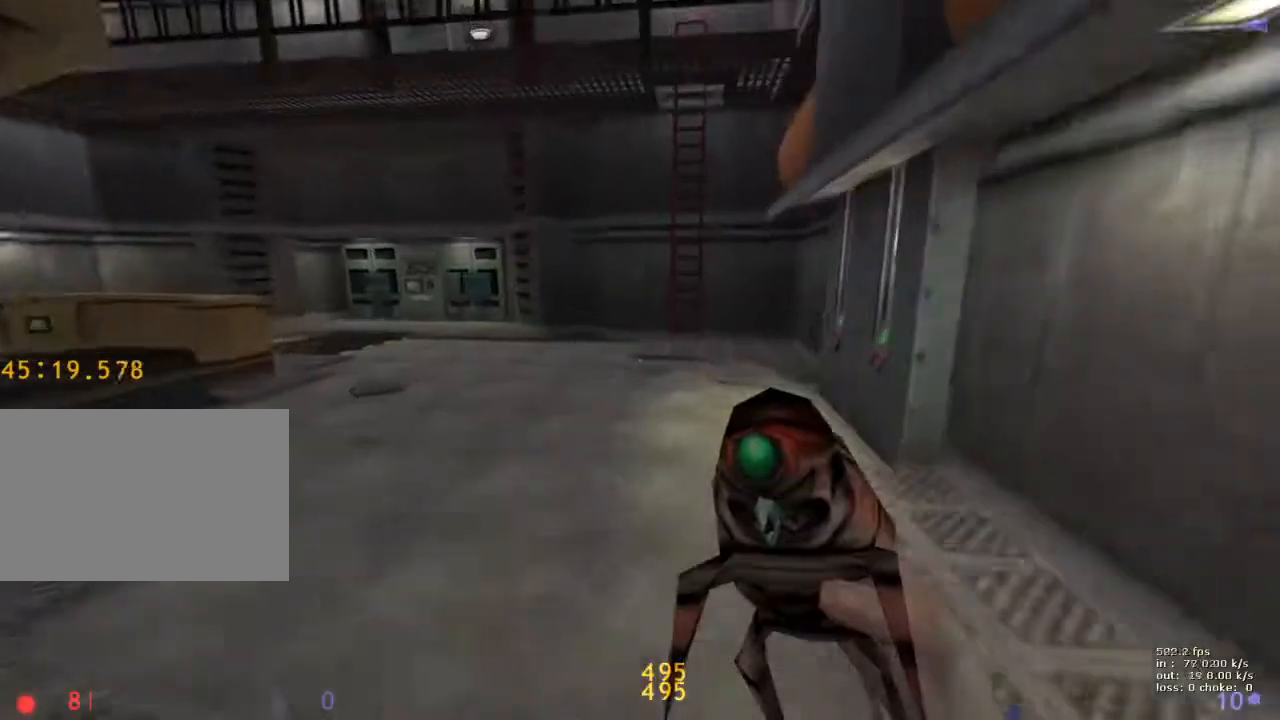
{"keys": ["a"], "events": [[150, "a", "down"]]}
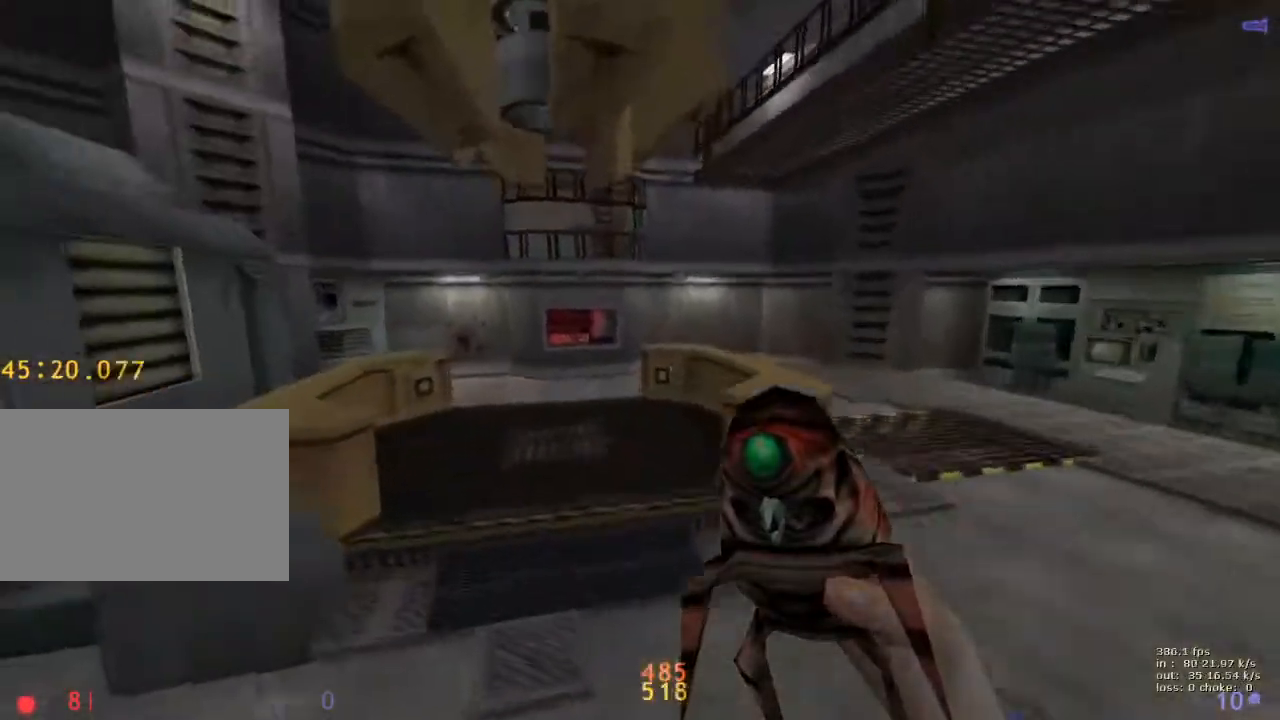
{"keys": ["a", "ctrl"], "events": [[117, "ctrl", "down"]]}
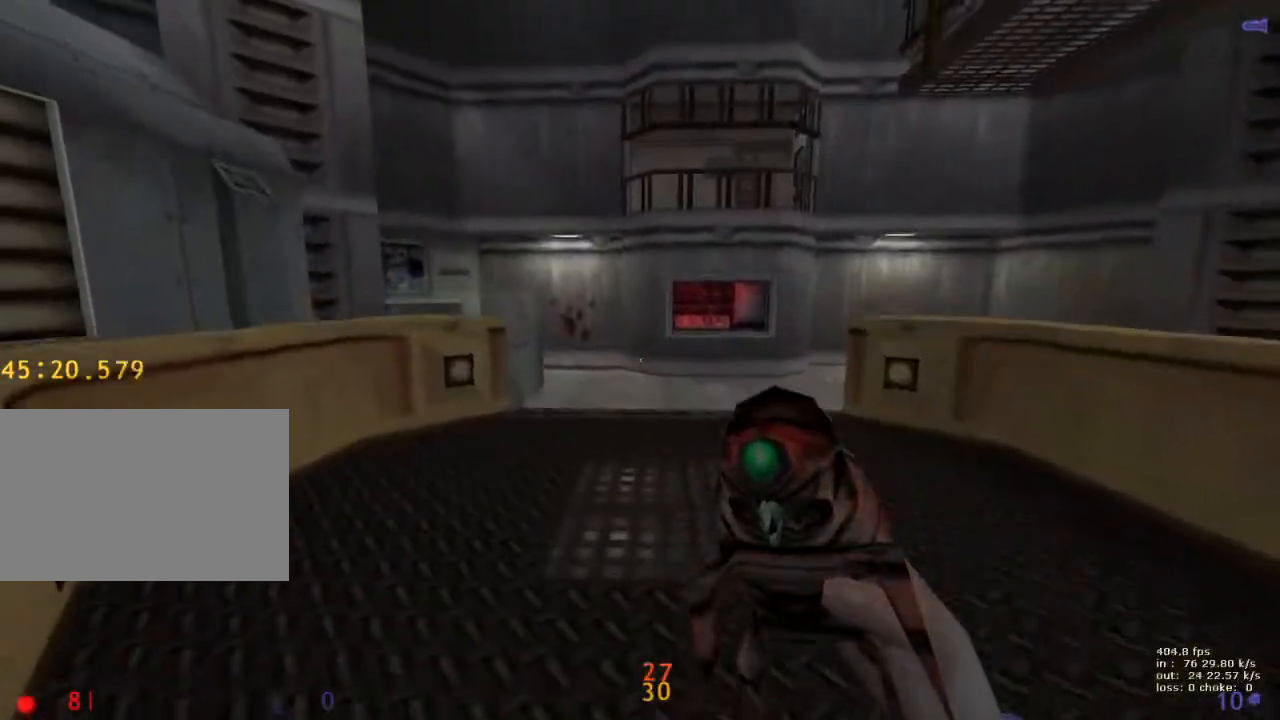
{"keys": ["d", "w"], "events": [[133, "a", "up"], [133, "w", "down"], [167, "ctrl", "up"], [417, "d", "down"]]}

━━━━━━

• **Exercise**: Show each line of the material that includes the word "ctrl".

• **Result**:
{"keys": ["a", "ctrl"], "events": [[117, "ctrl", "down"]]}
{"keys": ["d", "w"], "events": [[133, "a", "up"], [133, "w", "down"], [167, "ctrl", "up"], [417, "d", "down"]]}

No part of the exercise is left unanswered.